Wrong numpy mean value?

Question

I usually work with huge simulations. Sometimes, I need to compute the center of mass of the set of particles. I noted that in many situations, the mean value returned by numpy.mean() is wrong. I can figure out that it is due to a saturation of the accumulator. In order to avoid the problem, I can split the summation over all particles in small set of particles, but it is uncomfortable.
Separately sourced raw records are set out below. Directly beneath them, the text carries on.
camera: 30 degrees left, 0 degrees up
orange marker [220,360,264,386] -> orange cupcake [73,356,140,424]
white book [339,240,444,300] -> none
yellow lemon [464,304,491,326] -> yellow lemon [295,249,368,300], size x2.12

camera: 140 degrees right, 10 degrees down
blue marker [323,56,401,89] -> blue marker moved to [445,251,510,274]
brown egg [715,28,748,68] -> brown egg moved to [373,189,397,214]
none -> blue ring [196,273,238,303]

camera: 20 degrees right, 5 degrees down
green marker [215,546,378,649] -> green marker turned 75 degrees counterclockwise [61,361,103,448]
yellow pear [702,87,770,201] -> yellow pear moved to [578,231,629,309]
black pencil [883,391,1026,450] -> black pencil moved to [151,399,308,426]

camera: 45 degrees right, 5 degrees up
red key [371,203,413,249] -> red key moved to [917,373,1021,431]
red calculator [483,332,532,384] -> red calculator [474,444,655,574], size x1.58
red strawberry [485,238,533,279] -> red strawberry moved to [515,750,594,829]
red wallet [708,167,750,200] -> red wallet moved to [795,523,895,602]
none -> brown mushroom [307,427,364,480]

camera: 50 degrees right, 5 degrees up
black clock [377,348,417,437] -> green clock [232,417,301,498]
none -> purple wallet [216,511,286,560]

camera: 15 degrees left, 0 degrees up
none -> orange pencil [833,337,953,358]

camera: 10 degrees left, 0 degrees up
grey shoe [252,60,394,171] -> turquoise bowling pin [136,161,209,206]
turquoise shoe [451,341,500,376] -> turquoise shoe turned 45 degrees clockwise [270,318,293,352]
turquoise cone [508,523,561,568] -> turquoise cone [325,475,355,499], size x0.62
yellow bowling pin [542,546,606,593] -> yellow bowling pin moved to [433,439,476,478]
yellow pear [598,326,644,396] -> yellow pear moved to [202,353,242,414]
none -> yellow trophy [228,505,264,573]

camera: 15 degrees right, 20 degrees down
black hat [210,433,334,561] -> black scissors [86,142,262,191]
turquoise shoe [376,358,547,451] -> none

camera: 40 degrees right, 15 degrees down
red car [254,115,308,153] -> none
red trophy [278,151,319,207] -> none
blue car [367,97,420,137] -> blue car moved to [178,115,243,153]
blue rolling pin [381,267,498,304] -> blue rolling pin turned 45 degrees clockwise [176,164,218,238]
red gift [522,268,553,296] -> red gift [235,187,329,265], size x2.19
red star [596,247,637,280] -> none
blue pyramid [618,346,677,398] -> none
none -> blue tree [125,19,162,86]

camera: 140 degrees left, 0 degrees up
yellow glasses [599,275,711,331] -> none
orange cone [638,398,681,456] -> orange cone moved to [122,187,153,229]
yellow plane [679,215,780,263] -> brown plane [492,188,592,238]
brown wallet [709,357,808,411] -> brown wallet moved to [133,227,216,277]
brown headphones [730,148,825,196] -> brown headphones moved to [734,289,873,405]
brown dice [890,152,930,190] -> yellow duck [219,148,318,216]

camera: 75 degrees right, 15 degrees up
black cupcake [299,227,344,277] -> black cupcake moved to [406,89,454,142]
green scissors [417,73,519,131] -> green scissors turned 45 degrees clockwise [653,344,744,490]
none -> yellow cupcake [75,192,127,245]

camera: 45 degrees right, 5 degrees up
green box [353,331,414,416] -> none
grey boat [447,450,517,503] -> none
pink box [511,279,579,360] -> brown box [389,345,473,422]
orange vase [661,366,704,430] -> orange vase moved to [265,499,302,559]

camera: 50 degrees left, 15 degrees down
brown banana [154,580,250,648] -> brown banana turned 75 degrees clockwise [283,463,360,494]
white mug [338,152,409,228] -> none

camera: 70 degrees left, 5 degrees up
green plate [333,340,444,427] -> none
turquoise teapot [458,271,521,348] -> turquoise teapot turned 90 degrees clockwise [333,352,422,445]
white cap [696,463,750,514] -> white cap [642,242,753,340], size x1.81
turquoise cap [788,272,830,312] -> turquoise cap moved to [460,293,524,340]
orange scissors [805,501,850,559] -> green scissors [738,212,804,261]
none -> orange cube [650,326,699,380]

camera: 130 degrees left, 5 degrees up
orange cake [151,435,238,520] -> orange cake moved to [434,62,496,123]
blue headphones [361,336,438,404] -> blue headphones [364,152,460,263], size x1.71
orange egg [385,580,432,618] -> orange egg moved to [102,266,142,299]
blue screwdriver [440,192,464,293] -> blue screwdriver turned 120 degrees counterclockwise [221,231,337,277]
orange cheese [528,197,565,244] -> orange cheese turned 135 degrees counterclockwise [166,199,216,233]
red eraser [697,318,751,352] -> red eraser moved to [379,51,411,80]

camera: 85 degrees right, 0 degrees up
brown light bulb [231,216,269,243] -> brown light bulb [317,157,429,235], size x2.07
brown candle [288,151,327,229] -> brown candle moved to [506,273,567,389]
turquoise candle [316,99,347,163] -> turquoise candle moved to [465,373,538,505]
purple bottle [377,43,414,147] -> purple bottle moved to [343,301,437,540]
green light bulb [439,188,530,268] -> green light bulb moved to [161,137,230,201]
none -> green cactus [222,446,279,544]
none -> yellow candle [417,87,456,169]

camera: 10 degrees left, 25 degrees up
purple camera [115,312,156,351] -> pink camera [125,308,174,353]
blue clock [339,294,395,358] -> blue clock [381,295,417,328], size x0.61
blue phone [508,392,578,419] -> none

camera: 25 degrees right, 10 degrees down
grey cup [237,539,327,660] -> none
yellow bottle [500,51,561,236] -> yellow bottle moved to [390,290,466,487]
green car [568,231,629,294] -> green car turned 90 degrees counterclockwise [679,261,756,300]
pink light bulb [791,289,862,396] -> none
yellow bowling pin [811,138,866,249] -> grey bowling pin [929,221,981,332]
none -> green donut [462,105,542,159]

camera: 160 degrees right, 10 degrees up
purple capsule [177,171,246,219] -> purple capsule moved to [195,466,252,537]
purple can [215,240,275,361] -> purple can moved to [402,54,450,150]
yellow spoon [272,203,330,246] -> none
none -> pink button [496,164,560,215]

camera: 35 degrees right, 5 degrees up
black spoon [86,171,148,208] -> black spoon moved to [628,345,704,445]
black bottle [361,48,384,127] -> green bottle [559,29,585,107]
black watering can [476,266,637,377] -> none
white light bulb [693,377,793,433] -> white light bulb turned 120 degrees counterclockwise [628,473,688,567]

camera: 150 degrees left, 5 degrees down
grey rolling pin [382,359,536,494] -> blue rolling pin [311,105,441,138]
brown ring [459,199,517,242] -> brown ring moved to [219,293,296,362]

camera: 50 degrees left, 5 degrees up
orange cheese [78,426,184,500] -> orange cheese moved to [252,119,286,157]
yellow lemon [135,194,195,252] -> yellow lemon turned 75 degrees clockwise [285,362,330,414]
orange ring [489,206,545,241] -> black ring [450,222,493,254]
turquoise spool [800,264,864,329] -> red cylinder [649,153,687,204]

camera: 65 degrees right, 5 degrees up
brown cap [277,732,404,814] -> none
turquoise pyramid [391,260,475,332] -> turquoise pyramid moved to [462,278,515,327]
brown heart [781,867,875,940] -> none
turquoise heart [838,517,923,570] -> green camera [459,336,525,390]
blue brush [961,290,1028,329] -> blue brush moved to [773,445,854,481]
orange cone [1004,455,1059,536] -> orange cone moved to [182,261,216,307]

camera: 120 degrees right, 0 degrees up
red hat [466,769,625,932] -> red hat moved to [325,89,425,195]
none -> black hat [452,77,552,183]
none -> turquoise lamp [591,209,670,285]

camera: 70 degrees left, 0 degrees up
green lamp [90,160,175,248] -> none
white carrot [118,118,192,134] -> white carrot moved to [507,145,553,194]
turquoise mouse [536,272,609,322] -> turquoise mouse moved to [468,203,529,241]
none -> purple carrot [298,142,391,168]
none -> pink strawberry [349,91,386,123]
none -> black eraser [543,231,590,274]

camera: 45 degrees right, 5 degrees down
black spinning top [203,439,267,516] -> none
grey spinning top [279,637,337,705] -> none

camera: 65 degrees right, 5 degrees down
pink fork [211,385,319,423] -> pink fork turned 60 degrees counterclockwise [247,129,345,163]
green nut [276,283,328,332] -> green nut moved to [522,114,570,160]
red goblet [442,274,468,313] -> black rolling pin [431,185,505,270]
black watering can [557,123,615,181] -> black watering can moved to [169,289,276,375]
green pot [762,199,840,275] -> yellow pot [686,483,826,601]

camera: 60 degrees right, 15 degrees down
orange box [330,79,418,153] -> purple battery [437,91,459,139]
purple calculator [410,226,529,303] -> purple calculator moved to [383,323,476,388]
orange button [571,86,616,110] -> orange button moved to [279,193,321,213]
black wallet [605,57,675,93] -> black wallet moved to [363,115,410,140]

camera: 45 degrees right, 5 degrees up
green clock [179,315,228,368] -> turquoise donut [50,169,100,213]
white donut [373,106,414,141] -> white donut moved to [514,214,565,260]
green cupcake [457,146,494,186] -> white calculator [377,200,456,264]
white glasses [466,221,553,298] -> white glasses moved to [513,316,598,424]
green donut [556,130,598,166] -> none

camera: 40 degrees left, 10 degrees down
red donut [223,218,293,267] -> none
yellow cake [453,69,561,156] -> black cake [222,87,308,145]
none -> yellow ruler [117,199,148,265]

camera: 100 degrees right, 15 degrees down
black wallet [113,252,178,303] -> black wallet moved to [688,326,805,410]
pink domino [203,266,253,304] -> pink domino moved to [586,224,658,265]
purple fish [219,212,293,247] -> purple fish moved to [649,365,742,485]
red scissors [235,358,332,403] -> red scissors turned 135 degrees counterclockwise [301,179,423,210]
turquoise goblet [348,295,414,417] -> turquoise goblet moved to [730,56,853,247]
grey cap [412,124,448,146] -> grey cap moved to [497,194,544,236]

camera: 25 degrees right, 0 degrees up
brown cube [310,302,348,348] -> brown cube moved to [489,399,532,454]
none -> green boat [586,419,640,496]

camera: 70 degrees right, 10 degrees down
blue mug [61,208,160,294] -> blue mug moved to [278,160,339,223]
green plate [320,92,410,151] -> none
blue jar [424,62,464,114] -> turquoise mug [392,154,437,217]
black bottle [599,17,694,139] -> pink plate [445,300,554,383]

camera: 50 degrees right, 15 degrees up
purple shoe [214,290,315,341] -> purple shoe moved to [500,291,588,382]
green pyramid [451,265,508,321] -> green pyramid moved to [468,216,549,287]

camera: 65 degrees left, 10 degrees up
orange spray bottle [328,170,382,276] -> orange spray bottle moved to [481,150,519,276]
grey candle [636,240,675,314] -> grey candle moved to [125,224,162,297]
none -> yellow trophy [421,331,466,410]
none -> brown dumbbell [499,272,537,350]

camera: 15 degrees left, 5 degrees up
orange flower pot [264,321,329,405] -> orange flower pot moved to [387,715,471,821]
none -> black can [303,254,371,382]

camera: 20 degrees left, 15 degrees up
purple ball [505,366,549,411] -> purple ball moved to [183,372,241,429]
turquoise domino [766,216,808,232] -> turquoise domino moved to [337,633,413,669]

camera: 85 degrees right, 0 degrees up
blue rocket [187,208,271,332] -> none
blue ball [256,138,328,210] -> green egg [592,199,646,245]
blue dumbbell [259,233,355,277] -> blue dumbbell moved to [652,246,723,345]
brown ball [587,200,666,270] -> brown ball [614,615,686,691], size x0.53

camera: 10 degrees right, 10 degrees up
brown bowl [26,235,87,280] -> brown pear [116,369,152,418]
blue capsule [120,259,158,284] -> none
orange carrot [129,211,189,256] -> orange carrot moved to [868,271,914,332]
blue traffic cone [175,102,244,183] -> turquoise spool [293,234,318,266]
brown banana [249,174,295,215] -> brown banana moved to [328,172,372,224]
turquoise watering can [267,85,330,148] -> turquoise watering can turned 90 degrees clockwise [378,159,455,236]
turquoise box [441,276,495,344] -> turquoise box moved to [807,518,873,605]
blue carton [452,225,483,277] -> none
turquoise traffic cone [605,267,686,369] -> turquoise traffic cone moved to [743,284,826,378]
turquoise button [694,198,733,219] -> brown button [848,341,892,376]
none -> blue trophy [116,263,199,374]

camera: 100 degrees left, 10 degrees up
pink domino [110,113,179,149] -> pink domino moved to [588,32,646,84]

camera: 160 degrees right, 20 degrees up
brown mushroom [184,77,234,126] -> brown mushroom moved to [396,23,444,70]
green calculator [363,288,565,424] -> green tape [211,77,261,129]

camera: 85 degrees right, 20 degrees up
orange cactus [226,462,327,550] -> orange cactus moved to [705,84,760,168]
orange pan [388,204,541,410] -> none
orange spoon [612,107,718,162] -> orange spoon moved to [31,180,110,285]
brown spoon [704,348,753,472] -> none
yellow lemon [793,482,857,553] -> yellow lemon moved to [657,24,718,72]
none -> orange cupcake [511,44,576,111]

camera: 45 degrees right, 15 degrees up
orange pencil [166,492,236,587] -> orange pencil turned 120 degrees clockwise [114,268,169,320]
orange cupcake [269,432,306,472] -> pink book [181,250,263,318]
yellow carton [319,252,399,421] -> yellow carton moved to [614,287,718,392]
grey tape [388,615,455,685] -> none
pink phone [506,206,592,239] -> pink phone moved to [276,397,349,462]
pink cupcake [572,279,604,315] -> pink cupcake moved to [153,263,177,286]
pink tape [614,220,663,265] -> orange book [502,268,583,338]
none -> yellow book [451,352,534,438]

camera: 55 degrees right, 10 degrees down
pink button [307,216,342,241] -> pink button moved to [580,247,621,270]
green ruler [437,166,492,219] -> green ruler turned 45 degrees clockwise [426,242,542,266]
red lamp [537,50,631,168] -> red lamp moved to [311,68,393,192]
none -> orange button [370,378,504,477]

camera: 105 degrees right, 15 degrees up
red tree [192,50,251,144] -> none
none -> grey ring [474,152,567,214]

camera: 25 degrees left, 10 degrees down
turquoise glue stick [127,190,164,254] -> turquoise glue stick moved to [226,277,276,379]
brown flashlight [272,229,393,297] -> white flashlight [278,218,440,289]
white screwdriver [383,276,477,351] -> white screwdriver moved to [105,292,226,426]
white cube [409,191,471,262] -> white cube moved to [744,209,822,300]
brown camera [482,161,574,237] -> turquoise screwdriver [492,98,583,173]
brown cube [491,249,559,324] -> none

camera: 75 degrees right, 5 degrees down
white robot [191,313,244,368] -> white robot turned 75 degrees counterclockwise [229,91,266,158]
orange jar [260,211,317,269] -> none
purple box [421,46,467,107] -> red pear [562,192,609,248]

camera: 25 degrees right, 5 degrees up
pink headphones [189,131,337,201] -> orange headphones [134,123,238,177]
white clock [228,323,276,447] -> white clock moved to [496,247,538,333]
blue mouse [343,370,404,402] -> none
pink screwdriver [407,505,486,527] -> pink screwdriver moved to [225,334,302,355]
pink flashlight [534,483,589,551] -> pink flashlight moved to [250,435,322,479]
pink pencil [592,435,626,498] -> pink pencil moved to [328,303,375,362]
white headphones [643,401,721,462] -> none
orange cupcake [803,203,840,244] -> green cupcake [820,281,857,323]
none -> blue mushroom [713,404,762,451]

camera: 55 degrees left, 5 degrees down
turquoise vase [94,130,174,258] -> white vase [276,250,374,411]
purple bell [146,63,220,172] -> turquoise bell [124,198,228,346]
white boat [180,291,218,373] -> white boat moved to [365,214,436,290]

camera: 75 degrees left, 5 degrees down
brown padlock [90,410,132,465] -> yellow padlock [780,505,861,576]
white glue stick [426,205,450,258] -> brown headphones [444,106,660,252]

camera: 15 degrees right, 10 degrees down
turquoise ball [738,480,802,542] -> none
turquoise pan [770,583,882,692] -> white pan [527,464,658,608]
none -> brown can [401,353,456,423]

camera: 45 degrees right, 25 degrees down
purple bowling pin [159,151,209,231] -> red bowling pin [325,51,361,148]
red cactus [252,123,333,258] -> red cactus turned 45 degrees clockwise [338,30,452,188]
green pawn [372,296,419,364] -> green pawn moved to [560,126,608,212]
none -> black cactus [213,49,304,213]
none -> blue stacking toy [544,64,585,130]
Anybody has and idea of how to solve this problem in an elegant way?

Just for piking up your curiosity, the following example produce something similar to what I observe in my simulations:

import numpy as np
a = np.ones((1024,1024), dtype=np.float32)*30504.00005

if you check the max and min values, you get:

a.max() 
30504.0
a.min() 
30504.0

however, the mean value is:

a.mean()
30687.236328125

You can figure out that something is wrong here. This is not happening when using dtype=np.float64, so it should be nice to solve the problem for single precision.

Answer 1

This isn't a NumPy problem, it's a floating-point issue. The same occurs in C:

float acc = 0;
for (int i = 0; i < 1024*1024; i++) {
    acc += 30504.00005f;
}
acc /= (1024*1024);
printf("%f\n", acc);  // 30687.304688

(Live demo)

The problem is that floating-point has limited precision; as the accumulator value grows relative to the elements being added to it, the relative precision drops.

One solution is to limit the relative growth, by constructing an adder tree. Here's an example in C (my Python isn't good enough...):

float sum(float *p, int n) {
    if (n == 1) return *p;
    for (int i = 0; i < n/2; i++) {
        p[i] += p[i+n/2];
    }
    return sum(p, n/2);
}

float x[1024*1024];
for (int i = 0; i < 1024*1024; i++) {
    x[i] = 30504.00005f;
}

float acc = sum(x, 1024*1024);

acc /= (1024*1024);
printf("%f\n", acc);   // 30504.000000

(Live demo)

Answer 2

You can partially remedy this by using a built-in math.fsum, which tracks down the partial sums (the docs contain a link to an AS recipe prototype):

>>> fsum(a.ravel())/(1024*1024)
30504.0

As far as I'm aware, numpy does not have an analog.